WHAT TO DO> Report the count, and only the count, of lines in the records that include the word "right".

DATA TO PROCESS>
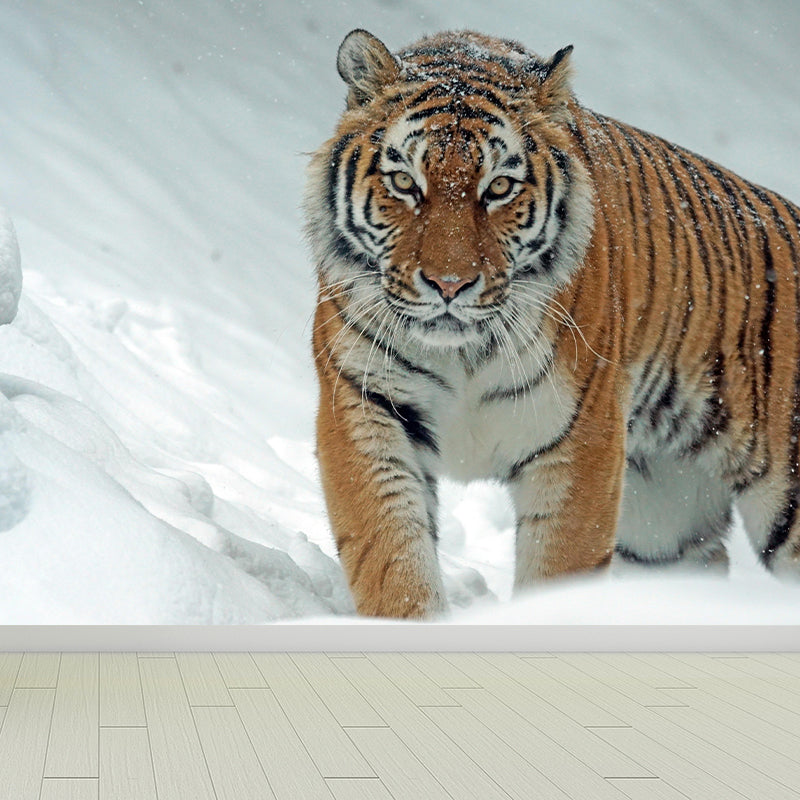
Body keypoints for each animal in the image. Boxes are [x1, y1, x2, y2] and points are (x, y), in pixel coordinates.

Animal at [304, 28, 800, 618]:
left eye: (498, 188)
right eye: (404, 181)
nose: (449, 285)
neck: (462, 353)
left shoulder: (580, 441)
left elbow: (559, 569)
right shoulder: (365, 407)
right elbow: (392, 558)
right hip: (663, 524)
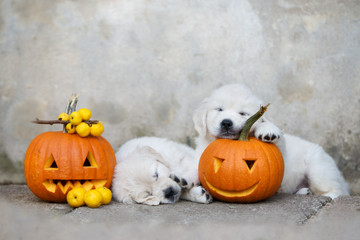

SOLVED EXERCISE> 4